** EXERCISE MATERIALS follows **

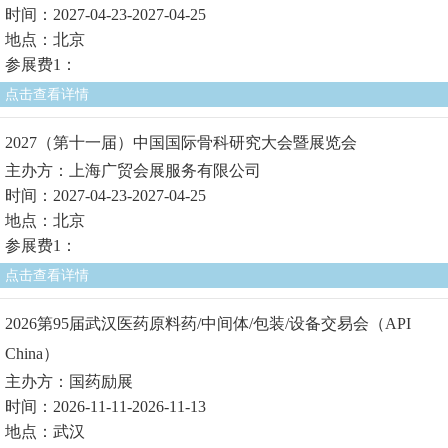
时间：2027-04-23-2027-04-25
地点：北京
参展费1：
点击查看详情
2027（第十一届）中国国际骨科研究大会暨展览会
主办方：上海广贸会展服务有限公司
时间：2027-04-23-2027-04-25
地点：北京
参展费1：
点击查看详情
2026第95届武汉医药原料药/中间体/包装/设备交易会（API
China）
主办方：国药励展
时间：2026-11-11-2026-11-13
地点：武汉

** End of EXERCISE MATERIALS **

Return the preceding entries exactly, each word as given, but leave out any picture.

时间：2027-04-23-2027-04-25
地点：北京
参展费1：
点击查看详情
2027（第十一届）中国国际骨科研究大会暨展览会
主办方：上海广贸会展服务有限公司
时间：2027-04-23-2027-04-25
地点：北京
参展费1：
点击查看详情
2026第95届武汉医药原料药/中间体/包装/设备交易会（API
China）
主办方：国药励展
时间：2026-11-11-2026-11-13
地点：武汉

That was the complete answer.